Where in the data does the word "with" appear? Find those lines and copy them.

(Data provided)

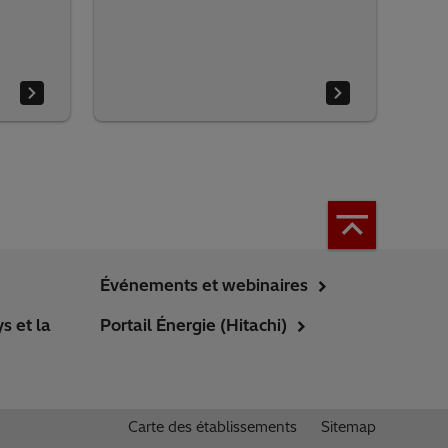
Événements et webinaires
s et la
Portail Énergie (Hitachi)
Carte des établissements
Sitemap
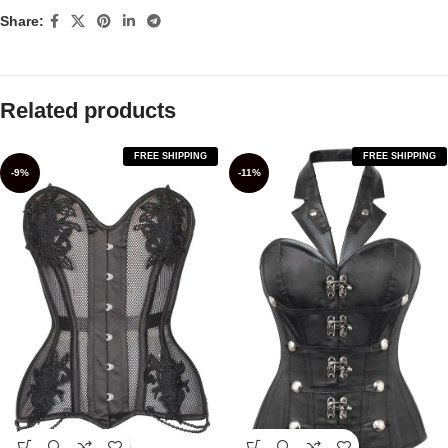
Share:
Related products
FREE SHIPPING
FREE SHIPPING
-9%
-11%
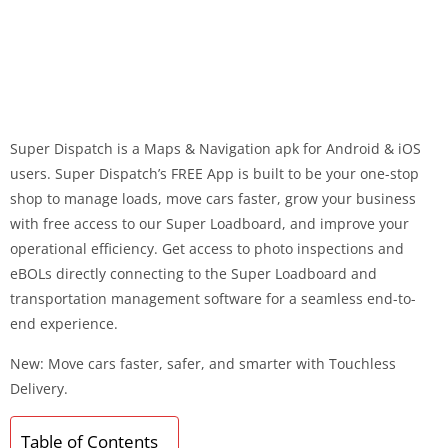
Super Dispatch is a Maps & Navigation apk for Android & iOS
users. Super Dispatch’s FREE App is built to be your one-stop
shop to manage loads, move cars faster, grow your business
with free access to our Super Loadboard, and improve your
operational efficiency. Get access to photo inspections and
eBOLs directly connecting to the Super Loadboard and
transportation management software for a seamless end-to-
end experience.
New: Move cars faster, safer, and smarter with Touchless
Delivery.
Table of Contents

(End Data provided)

**Task solution**
with free access to our Super Loadboard, and improve your
New: Move cars faster, safer, and smarter with Touchless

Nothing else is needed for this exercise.